There were 109 households, out of which 28.4% had children under the age of 18 living with them, 54.1% were married couples living together, 8.3% had a female householder with no husband present, and 34.9% were non-families. 32.1% of all households were made up of individuals, and 22.9% had someone living alone who was 65 years of age or older. The average household size was 2.46 and the average family size was 3.13.

In the village, the population was spread out, with 27.2% under the age of 18, 9.0% from 18 to 24, 23.1% from 25 to 44, 21.3% from 45 to 64, and 19.4% who were 65 years of age or older.

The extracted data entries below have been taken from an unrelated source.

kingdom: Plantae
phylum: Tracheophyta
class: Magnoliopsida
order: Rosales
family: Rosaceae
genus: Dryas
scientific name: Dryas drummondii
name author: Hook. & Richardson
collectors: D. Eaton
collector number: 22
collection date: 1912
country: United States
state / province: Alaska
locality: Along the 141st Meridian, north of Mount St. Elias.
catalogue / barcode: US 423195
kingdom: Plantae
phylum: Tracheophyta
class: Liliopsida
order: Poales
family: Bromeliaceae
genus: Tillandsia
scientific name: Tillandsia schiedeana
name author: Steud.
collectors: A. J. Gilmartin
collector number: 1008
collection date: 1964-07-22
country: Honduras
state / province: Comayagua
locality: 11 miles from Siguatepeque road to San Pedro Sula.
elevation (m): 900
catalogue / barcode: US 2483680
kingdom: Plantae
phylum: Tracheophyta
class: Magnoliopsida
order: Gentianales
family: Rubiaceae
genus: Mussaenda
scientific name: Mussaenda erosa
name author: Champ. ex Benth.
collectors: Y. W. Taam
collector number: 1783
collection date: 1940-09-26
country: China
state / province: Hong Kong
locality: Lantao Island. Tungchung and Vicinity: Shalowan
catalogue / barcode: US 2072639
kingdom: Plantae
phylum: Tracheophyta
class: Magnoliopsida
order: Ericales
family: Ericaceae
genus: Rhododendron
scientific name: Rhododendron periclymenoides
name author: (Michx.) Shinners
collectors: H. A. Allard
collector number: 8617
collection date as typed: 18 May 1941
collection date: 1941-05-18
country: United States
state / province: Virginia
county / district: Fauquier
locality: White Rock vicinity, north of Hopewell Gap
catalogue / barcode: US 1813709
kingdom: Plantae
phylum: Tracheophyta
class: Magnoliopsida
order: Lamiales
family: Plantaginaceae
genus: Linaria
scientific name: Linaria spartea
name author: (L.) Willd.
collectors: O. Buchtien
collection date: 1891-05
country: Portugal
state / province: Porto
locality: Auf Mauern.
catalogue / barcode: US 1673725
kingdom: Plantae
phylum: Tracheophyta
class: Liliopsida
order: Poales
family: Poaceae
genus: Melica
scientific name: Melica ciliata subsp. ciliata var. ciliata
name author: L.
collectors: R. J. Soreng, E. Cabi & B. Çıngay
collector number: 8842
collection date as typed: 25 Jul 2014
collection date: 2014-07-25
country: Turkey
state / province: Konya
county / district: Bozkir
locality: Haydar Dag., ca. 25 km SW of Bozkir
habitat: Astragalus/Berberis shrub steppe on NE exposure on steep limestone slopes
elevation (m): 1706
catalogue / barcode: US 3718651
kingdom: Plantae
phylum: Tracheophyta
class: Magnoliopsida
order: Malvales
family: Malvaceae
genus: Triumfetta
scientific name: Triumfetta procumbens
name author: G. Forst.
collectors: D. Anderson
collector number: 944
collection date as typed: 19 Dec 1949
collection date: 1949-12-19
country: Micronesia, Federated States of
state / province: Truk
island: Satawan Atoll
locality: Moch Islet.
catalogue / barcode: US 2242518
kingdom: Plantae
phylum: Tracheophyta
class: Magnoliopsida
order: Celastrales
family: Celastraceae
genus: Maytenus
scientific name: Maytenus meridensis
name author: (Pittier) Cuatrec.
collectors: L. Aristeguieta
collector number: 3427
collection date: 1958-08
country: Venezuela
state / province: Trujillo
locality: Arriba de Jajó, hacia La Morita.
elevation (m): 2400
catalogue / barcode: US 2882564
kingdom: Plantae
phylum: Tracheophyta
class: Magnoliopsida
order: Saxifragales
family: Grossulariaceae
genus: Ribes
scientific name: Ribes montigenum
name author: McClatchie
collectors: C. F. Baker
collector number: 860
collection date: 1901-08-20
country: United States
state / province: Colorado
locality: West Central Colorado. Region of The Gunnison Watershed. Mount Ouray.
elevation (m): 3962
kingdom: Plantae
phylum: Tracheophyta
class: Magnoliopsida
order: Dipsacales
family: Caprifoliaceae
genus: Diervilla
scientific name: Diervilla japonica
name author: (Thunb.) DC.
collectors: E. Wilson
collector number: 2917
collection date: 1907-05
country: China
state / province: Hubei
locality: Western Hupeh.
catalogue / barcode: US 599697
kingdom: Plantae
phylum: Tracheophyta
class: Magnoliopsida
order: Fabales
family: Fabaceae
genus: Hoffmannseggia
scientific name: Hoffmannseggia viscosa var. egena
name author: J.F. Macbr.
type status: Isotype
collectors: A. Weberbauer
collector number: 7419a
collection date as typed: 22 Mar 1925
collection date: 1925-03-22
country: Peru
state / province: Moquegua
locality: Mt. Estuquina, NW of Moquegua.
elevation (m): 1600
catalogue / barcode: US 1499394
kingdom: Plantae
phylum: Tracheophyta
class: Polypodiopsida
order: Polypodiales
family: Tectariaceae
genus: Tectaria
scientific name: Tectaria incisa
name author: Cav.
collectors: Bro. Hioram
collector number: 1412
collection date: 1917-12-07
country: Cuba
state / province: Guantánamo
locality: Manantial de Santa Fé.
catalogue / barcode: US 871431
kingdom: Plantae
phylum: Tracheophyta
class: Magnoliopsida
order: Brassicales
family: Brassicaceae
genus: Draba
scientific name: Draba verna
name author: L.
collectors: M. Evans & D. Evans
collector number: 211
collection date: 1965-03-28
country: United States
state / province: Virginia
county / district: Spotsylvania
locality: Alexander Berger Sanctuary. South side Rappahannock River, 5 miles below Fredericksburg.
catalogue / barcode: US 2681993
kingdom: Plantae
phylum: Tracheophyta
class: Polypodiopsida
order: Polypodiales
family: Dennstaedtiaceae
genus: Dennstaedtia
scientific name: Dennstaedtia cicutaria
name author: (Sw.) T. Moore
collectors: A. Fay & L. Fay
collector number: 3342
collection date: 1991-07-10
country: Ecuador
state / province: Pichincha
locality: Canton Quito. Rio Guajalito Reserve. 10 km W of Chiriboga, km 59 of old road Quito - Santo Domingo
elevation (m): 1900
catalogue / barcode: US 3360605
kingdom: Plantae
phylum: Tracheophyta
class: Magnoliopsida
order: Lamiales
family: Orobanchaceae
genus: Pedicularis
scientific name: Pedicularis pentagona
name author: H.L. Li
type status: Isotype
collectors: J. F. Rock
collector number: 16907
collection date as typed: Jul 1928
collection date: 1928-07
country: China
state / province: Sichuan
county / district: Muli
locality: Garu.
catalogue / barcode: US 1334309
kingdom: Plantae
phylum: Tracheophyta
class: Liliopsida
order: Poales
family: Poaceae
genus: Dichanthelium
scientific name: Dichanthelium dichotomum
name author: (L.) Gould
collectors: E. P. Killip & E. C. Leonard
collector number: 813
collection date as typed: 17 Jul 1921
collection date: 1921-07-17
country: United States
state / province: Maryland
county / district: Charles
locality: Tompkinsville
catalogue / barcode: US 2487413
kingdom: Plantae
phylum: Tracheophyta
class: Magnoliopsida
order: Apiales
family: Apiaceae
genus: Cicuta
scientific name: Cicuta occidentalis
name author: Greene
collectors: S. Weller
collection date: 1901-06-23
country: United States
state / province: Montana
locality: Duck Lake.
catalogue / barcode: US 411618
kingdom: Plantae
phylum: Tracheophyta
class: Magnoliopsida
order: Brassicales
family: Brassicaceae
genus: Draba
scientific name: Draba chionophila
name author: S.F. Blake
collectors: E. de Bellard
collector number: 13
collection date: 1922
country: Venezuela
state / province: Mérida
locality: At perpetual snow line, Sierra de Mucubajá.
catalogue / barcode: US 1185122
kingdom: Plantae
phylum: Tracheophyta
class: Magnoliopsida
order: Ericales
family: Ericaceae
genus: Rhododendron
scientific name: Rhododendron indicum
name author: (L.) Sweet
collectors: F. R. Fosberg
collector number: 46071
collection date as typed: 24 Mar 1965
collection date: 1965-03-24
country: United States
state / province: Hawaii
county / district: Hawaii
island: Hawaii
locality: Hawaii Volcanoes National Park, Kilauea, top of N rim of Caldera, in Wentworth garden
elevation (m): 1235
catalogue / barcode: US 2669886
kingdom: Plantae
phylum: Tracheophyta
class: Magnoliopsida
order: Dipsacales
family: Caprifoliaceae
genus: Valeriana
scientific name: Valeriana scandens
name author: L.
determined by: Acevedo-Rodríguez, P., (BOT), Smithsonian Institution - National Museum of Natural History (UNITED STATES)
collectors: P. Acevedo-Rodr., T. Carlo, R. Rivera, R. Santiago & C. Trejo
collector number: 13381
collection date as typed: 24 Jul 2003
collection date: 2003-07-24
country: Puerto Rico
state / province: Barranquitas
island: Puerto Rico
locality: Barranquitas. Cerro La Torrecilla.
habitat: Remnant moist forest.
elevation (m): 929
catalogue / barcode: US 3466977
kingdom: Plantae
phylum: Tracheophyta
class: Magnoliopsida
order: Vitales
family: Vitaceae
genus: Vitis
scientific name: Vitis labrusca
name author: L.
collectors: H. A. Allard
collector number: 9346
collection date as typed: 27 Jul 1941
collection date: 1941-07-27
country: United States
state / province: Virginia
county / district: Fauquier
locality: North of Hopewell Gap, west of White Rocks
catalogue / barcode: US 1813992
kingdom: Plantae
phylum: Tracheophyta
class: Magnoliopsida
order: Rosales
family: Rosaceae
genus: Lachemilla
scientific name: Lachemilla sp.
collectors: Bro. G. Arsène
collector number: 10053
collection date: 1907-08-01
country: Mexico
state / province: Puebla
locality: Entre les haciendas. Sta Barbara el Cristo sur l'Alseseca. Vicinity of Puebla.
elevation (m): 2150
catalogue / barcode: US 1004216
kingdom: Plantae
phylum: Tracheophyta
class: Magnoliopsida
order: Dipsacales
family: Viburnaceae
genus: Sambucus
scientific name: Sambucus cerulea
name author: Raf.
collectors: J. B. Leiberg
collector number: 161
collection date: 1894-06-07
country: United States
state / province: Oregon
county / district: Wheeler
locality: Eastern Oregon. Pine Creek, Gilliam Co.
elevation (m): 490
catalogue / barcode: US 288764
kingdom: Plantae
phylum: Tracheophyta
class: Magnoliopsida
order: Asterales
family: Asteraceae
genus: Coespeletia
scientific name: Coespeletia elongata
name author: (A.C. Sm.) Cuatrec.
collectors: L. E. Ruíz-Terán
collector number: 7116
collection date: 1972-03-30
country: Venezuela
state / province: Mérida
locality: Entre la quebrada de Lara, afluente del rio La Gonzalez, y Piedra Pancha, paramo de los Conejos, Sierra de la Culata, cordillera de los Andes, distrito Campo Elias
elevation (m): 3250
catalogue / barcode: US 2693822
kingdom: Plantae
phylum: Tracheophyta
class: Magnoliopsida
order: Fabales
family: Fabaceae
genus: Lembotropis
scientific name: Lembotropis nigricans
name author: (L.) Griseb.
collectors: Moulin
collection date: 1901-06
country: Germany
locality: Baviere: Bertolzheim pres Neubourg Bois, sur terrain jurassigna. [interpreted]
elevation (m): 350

The median age was 38 years. For every 100 females, there were 95.6 males. For every 100 females age 18 and over, there were 99.0 males.

As of 2000 the median income for a household in the village was $25,625, and the median income for a family was $37,000. Males had a median income of $25,556 versus $21,250 for females. The per capita income for the village was $13,525. About 14.7% of families and 18.8% of the population were below the poverty line, including 26.7% of those under the age of eighteen and 14.5% of those sixty-five or over.

==Education==
Talmage is in Johnson County Central Public Schools.

Talmage was formerly in Nemaha Valley Schools. In 2007 Nemaha Valley merged into Johnson County Central Public Schools.